▼▼▼

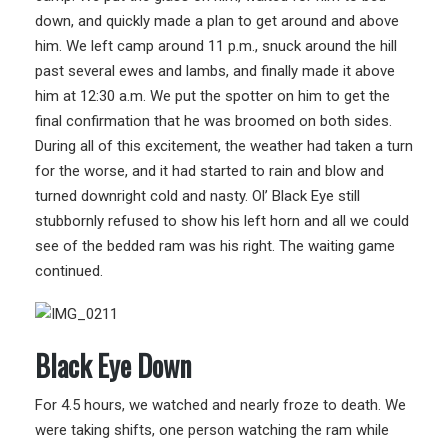
down, and quickly made a plan to get around and above
him. We left camp around 11 p.m., snuck around the hill
past several ewes and lambs, and finally made it above
him at 12:30 a.m. We put the spotter on him to get the
final confirmation that he was broomed on both sides.
During all of this excitement, the weather had taken a turn
for the worse, and it had started to rain and blow and
turned downright cold and nasty. Ol’ Black Eye still
stubbornly refused to show his left horn and all we could
see of the bedded ram was his right. The waiting game
continued.
Black Eye Down
For 4.5 hours, we watched and nearly froze to death. We
were taking shifts, one person watching the ram while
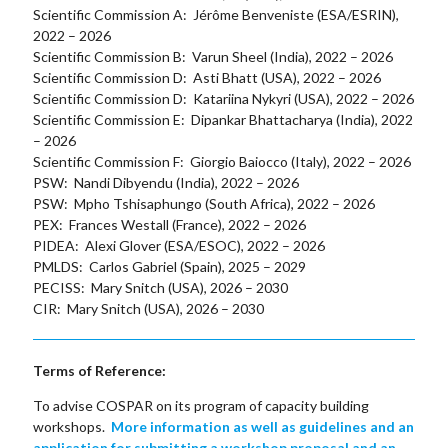
Scientific Commission A: Jérôme Benveniste (ESA/ESRIN),
2022 – 2026
Scientific Commission B: Varun Sheel (India), 2022 – 2026
Scientific Commission D: Asti Bhatt (USA), 2022 – 2026
Scientific Commission D: Katariina Nykyri (USA), 2022 – 2026
Scientific Commission E: Dipankar Bhattacharya (India), 2022
– 2026
Scientific Commission F: Giorgio Baiocco (Italy), 2022 – 2026
PSW: Nandi Dibyendu (India), 2022 – 2026
PSW: Mpho Tshisaphungo (South Africa), 2022 – 2026
PEX: Frances Westall (France), 2022 – 2026
PIDEA: Alexi Glover (ESA/ESOC), 2022 – 2026
PMLDS: Carlos Gabriel (Spain), 2025 – 2029
PECISS: Mary Snitch (USA), 2026 – 2030
CIR: Mary Snitch (USA), 2026 – 2030
Terms of Reference:
To advise COSPAR on its program of capacity building
workshops.
More information as well as guidelines and an
application for submitting a workshop proposal and an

▲▲▲

§ ASSIGNMENT: Lines holding the string "Snitch": find them in the listing above and copy each one.

§ OUTPUT OF THE EXERCISE:
PECISS: Mary Snitch (USA), 2026 – 2030
CIR: Mary Snitch (USA), 2026 – 2030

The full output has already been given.